Polythionates (SxO62-) are important in redox transformations involving many sulfur compounds. Here we investigate the oxidation kinetics and mechanisms of trithionate and tetrathionate oxidation between pH 0.4 and pH 2 in the presence of Fe3+ and/or oxygen. In these solutions, Fe3+ plus oxygen oxidizes tetrathionate and trithionate at least an order of magnitude faster than oxygen alone.
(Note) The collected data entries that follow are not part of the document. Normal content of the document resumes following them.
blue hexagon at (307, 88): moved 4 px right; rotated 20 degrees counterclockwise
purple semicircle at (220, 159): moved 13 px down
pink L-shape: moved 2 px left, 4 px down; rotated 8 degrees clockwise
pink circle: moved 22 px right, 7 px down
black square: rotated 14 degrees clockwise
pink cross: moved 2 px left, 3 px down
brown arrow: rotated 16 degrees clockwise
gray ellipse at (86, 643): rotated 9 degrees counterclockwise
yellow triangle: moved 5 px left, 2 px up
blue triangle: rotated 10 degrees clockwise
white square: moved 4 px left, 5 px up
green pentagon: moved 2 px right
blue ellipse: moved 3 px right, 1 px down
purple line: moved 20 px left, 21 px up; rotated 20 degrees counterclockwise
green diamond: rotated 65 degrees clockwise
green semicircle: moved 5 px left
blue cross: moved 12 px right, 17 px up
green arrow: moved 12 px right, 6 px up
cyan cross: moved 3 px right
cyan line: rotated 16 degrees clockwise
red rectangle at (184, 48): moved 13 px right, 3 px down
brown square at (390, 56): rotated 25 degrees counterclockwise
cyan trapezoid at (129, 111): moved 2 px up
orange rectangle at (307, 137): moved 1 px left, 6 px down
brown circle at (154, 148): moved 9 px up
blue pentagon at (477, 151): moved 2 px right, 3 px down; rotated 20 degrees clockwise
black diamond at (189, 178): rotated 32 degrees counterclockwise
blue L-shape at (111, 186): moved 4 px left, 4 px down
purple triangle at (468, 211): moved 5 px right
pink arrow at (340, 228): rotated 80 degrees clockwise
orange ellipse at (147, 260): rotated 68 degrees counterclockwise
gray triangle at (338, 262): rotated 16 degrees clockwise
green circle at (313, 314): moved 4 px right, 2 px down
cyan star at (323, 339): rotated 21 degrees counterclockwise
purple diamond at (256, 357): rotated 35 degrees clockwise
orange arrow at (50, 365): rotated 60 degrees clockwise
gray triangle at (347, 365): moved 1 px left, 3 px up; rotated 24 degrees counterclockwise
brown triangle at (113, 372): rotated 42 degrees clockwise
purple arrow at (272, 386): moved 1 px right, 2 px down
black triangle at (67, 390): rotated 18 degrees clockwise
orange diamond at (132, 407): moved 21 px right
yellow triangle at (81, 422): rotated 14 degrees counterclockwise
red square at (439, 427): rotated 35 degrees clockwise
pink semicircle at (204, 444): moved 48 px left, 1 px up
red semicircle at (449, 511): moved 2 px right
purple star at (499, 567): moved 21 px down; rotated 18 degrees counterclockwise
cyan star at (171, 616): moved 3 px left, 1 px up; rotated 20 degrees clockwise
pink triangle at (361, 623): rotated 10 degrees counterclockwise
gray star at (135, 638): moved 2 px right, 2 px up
Kinetic measurements, coupled with density functional calculations, suggest that the rate-limiting step for tetrathionate oxidation involves Fe3+ attachment, followed by electron density shifts that result in formation of a sulfite radical and S3O30 derivatives. The overall reaction orders for trithionate and tetrathionate are fractional due to rearrangement reactions and side reactions between reactants and intermediate products. The pseudo-first order rate coefficients for tetrathionate range from 10(-11) s(-1) at 25 degrees C to 10(-8) s(-1) at 70 degrees C, compared to 2 x 10(-7) s(-1) at 35 degrees C for trithionate. The apparent activation energy (E-A) for tetrathionate oxidation at pH 1.5 is 104.5 +/- 4.13 kJ/mol. A rate law at pH 1.5 and 70 degrees C between 0.5 and 5 millimolar [Fe3+] is of the form: r = 10(-6.61+/-0.3)[S4O62-](0.3+/-0.08)[Fe3+](0.15+/-0.09) where rate, r, is in units of mol L-1 s(-1). In pH <1 solutions where trithionate forms by rearrangement of tetrathionate, trithionate oxidation is the rapid pathway for conversion of tetrathionate to sulfate. The kinetics of both trithionate and tetrathionate oxidation are several orders of magnitude slower than the formation of polythionates from thiosulfate in acidic, Fe3+-rich solutions.